======== Document section
That probability is virtually zero. But we believe the probability is actually zero. "Why? Because "chance" is not a cause. Chance is a word that we use to describe mathematical possibilities. It has no power of its own. Chance is nothing. It's what rocks dream about.


If someone flips a fair coin, what's the chance it will come up heads? Fifty percent, we say. Yes, but what causes it to come up heads? Is it chance? No, the primary cause is an intelligent being who decided to flip the coin and apply so much force in doing so. Secondary causes, such as the physical forces of wind and gravity, also impact the result of the flip. If we knew all those variables, we could calculate how the flip would turn out beforehand. But since we don't know those variables, we use the word "chance" to cover our ignorance.


We shouldn't allow atheists, to cover their ignorance with the word "chance." If they don't know a natural mechanism by which the first life could have come into existence, then they should admit they don't know rather than suggesting a powerless word that, of course, really isn't a cause at all. "Chance" is just another example of the bad science practiced by Darwinists.


Science Is a Slave to Philosophy


Unfortunately, Darwinists have been successful in convincing the public that the only bad science is that which disagrees with Darwinism (and that really isn't science at all, they say—it's just religion masquerading as science). In fact, the exact opposite is true. It's the Darwinists who are practicing the bad science, because their science is built on a false philosophy. In effect, it's their secular religion of naturalism that leads them to ignore the empirically detectable scientific evidence for design.


What lessons can we learn from the bad science of the Darwinists? To answer that, let's look at more of the debate we cited in chapter 3 between William Lane Craig, a Christian, and Darwinist Peter Atkins.17 Recall that the debate was over the existence of God. At one point, Atkins argued that God wasn't necessary because science could explain everything.

"There is no need for God," declared Atkins. "Everything in the world can be understood without needing to evoke a God. You have to accept that's one possible view to take about the world."

"Sure, that's possible," Craig admitted. "But..."

[Interrupting] "Do you deny that science can account for everything?" challenged Atkins.    

"Yes, I do deny that science can account for everything,'' said Craig.

"So what can't it account for?" demanded Atkins.
================
» **Job 1**
Rewrite the paragraph of the passage beginning "If someone flips a fair coin" as a short bulleted list that keeps its main facts.
======== Stored records
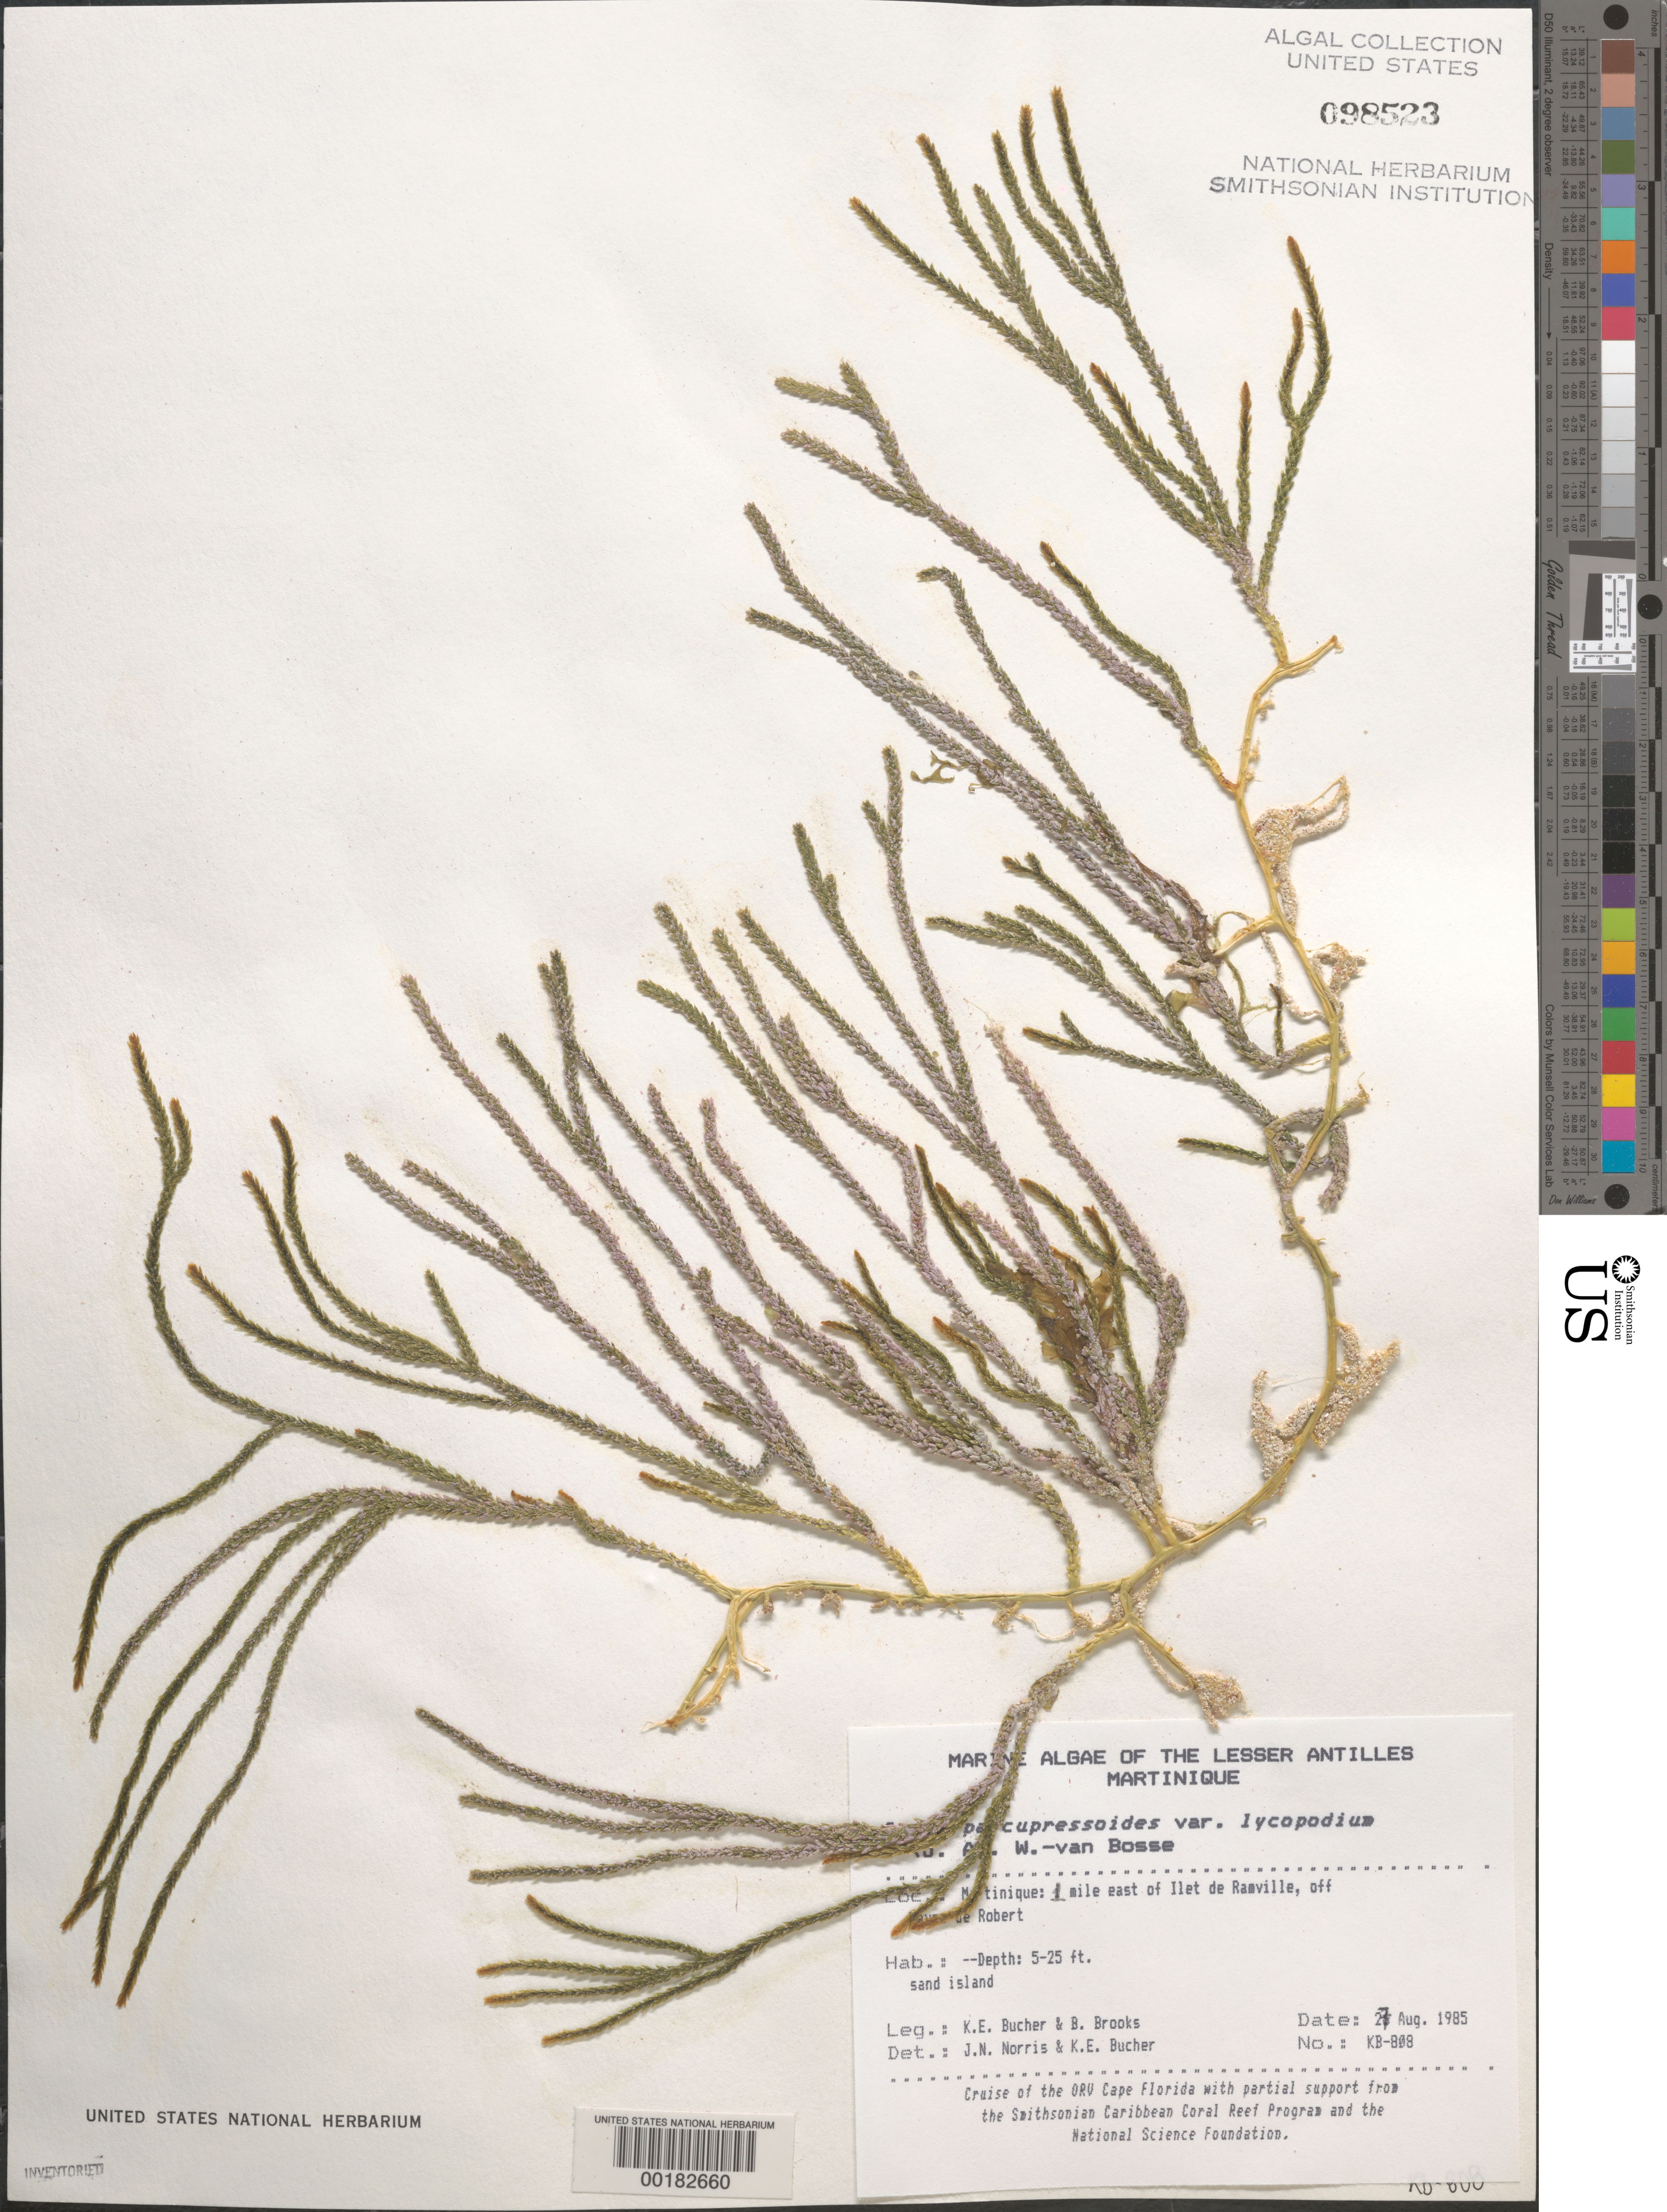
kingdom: Plantae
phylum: Chlorophyta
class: Ulvophyceae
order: Bryopsidales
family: Caulerpaceae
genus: Caulerpa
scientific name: Caulerpa cupressoides var. lycopodium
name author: Weber Bosse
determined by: Norris, J. N.; Bucher, K. E.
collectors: K. E. Bucher & B. Brooks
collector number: Kb-808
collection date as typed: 27 Aug 1985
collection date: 1985-08-27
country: Martinique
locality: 1 mile east of Ilet de Ramville, off Havre du Robert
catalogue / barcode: US 98523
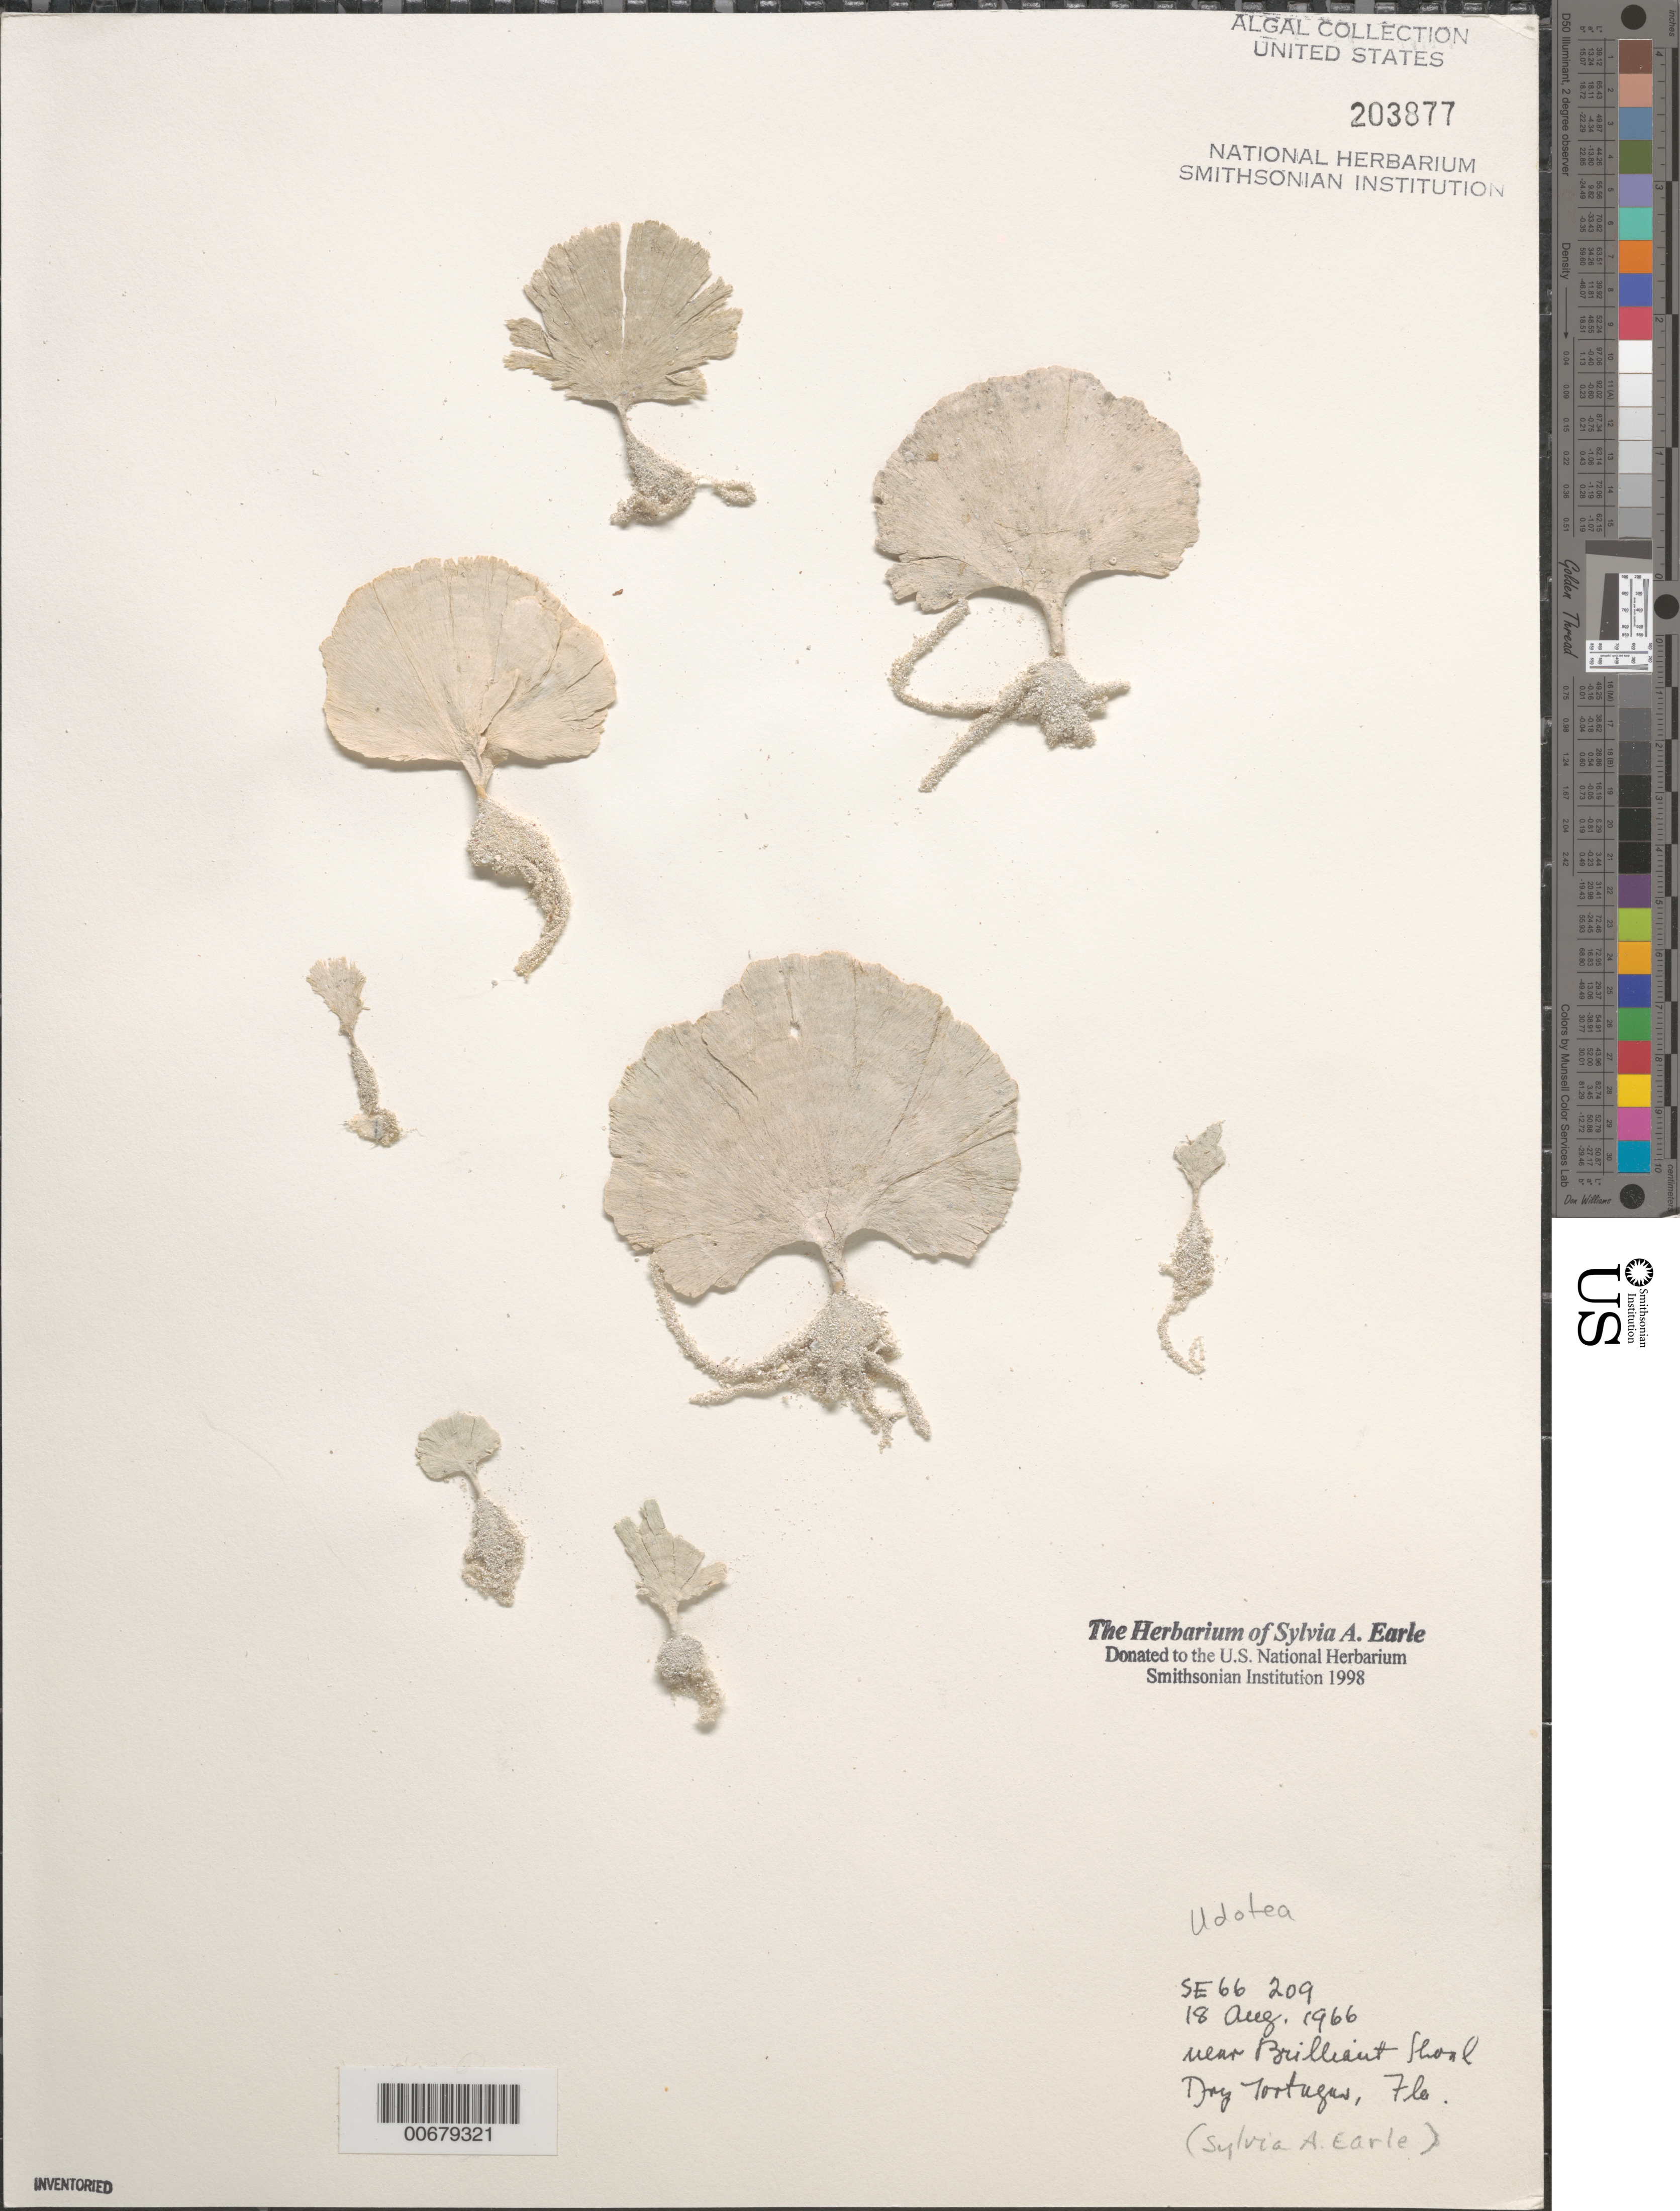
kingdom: Plantae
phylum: Chlorophyta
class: Ulvophyceae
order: Bryopsidales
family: Udoteaceae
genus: Udotea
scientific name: Udotea sp.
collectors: S. A. Earle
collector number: SE 66209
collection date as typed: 18 Aug 1966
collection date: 1966-08-18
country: United States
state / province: Florida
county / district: Monroe County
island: Dry Tortugas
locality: Near Brilliant Shoal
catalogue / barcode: US 203877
================
» **Job 2**
Identify every line in the rows that contains the string "number", and copy each of those lines. Matches must have the same capitalization.

» **Full solution 1**
- A fair coin has a fifty percent chance of landing heads, but chance is not what causes that result.
- The primary cause is an intelligent being who decides to flip the coin and applies a certain amount of force.
- Secondary causes, such as wind and gravity, also affect how the flip turns out.
- If all those variables were known, the outcome could be calculated in advance.
- Because they are not known, the word "chance" is used to cover our ignorance.

» **Full solution 2**
collector number: Kb-808
collector number: SE 66209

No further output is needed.